§ **YOUR OBJECTIVE**: Could you repeat all of the entries exactly, leaving out any pictures?

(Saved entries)

++++

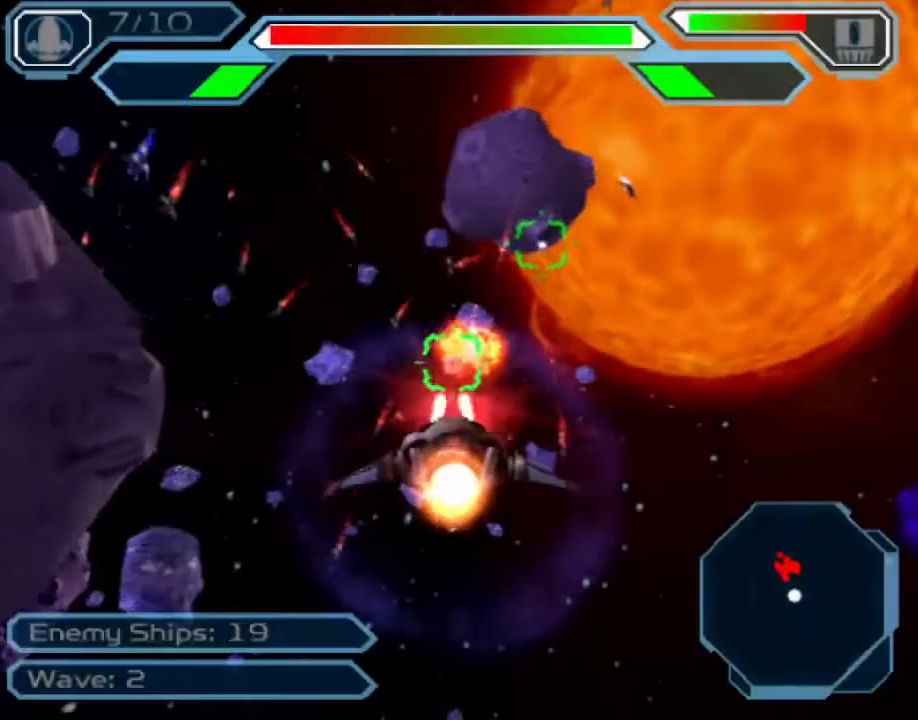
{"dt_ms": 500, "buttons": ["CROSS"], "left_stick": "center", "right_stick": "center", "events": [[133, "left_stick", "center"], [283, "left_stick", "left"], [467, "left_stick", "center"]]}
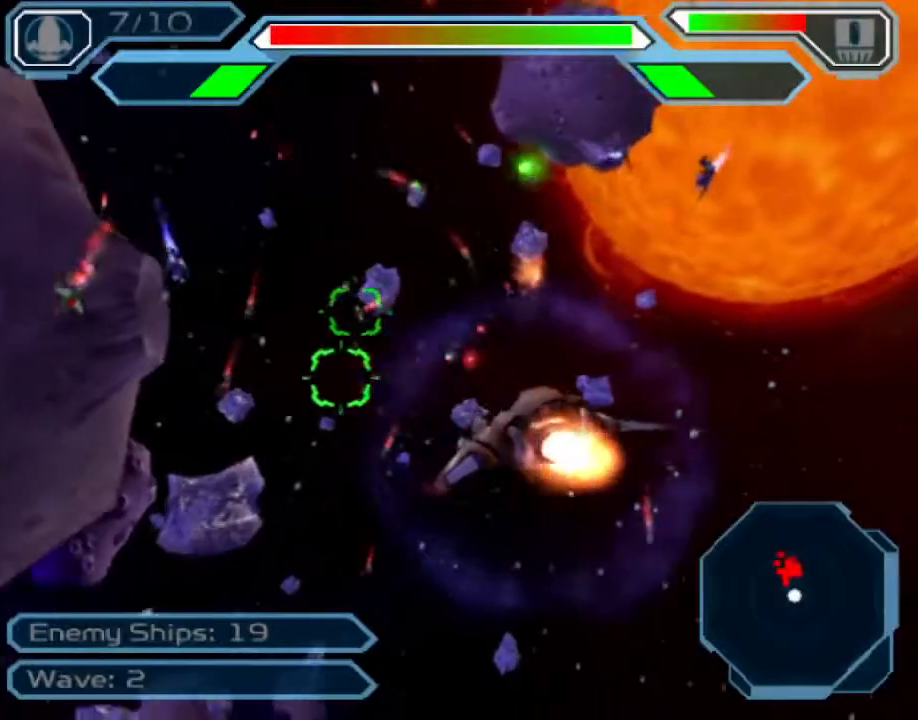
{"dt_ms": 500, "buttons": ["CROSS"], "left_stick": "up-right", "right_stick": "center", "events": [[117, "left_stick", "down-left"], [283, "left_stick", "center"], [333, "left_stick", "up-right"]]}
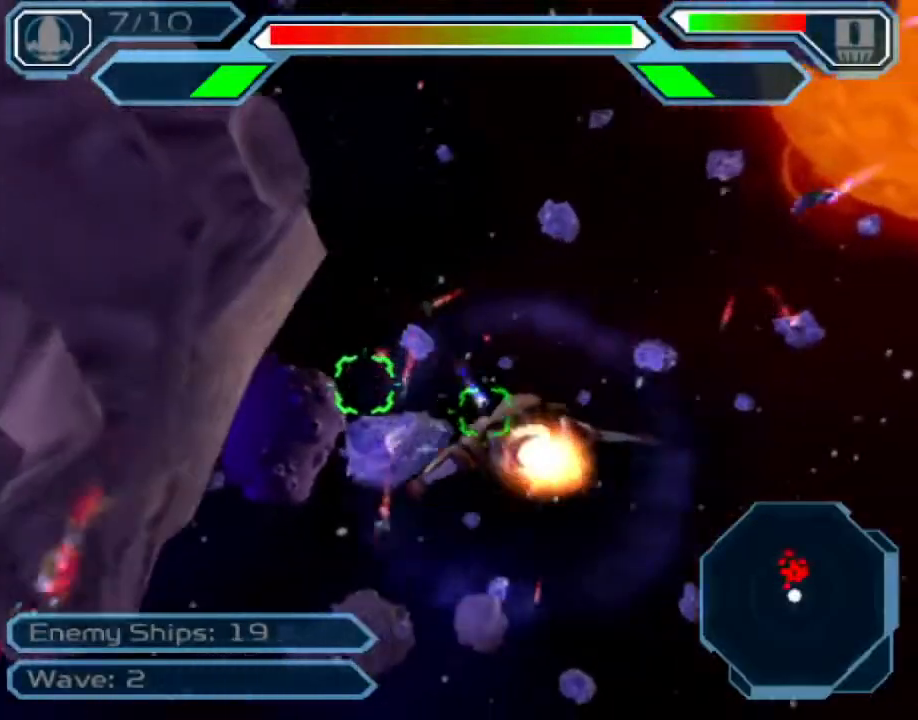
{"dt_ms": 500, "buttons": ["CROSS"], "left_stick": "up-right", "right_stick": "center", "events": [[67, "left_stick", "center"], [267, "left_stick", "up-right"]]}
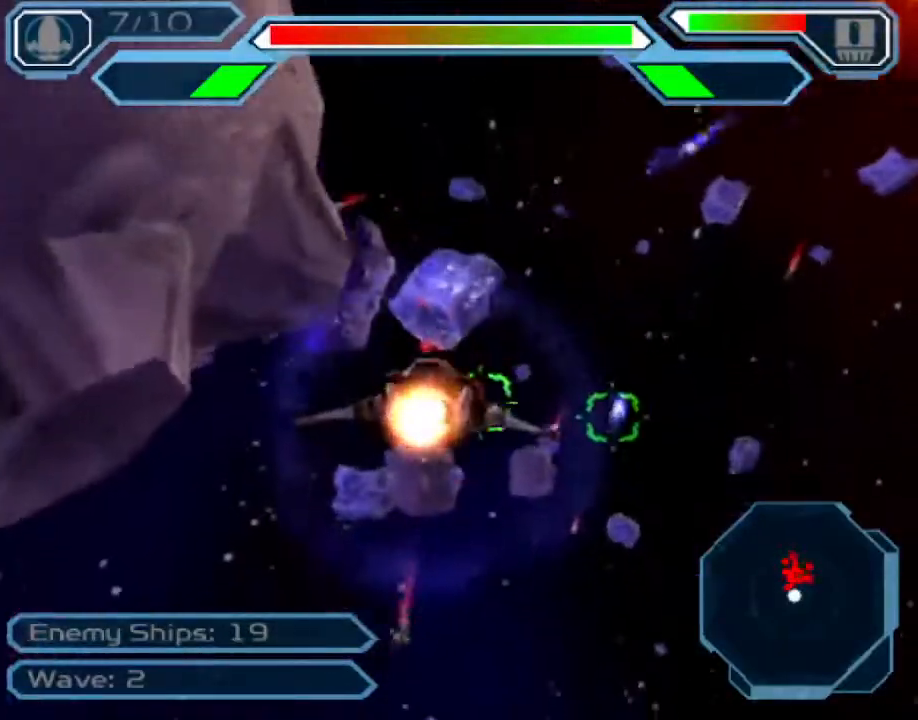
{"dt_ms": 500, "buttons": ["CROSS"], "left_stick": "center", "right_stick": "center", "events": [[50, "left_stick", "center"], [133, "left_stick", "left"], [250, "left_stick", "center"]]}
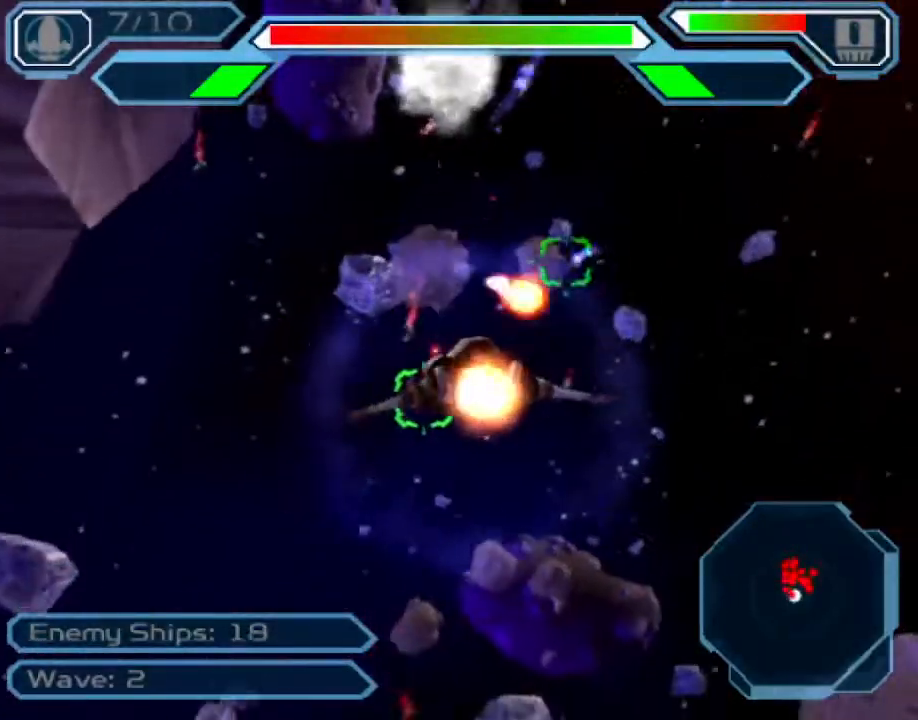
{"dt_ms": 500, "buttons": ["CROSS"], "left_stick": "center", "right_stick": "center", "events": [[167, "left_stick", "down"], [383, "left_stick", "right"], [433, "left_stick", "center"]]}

++++

§ **ANSWER AREA**:
{"dt_ms": 500, "buttons": ["CROSS"], "left_stick": "center", "right_stick": "center", "events": [[133, "left_stick", "center"], [283, "left_stick", "left"], [467, "left_stick", "center"]]}
{"dt_ms": 500, "buttons": ["CROSS"], "left_stick": "up-right", "right_stick": "center", "events": [[117, "left_stick", "down-left"], [283, "left_stick", "center"], [333, "left_stick", "up-right"]]}
{"dt_ms": 500, "buttons": ["CROSS"], "left_stick": "up-right", "right_stick": "center", "events": [[67, "left_stick", "center"], [267, "left_stick", "up-right"]]}
{"dt_ms": 500, "buttons": ["CROSS"], "left_stick": "center", "right_stick": "center", "events": [[50, "left_stick", "center"], [133, "left_stick", "left"], [250, "left_stick", "center"]]}
{"dt_ms": 500, "buttons": ["CROSS"], "left_stick": "center", "right_stick": "center", "events": [[167, "left_stick", "down"], [383, "left_stick", "right"], [433, "left_stick", "center"]]}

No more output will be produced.